Records to process: Begin

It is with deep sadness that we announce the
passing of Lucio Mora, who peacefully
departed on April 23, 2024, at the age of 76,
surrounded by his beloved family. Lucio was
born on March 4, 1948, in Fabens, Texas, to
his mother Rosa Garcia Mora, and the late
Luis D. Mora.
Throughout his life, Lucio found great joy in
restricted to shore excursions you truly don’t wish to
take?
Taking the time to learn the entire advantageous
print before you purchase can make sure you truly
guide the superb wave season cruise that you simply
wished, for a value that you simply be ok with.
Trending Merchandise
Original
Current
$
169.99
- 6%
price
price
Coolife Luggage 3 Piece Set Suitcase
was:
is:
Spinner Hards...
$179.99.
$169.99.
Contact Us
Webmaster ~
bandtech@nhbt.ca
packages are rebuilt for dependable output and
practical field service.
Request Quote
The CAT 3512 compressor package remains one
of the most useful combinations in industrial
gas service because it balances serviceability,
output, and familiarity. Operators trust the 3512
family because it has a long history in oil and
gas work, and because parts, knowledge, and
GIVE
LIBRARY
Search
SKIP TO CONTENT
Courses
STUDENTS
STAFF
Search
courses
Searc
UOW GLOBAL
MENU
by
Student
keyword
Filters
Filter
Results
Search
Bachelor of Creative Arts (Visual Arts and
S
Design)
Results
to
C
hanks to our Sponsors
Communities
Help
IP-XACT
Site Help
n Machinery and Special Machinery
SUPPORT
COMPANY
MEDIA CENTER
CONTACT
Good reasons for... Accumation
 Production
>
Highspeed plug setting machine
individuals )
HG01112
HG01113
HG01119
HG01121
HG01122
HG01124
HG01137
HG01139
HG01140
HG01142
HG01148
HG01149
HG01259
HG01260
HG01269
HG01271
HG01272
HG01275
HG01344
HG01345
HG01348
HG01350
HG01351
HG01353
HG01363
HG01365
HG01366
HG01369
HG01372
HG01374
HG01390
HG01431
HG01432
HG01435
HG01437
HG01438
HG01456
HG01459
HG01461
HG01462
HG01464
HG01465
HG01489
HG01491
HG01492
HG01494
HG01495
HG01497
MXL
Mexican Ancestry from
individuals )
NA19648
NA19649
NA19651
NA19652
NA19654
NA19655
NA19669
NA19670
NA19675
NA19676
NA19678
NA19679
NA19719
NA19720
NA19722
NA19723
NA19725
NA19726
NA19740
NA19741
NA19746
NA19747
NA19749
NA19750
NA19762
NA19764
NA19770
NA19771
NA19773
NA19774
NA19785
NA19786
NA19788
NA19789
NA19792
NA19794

Records to process: End

All lines above that contain the word "Lucio" are to be copied.

passing of Lucio Mora, who peacefully
surrounded by his beloved family. Lucio was
Throughout his life, Lucio found great joy in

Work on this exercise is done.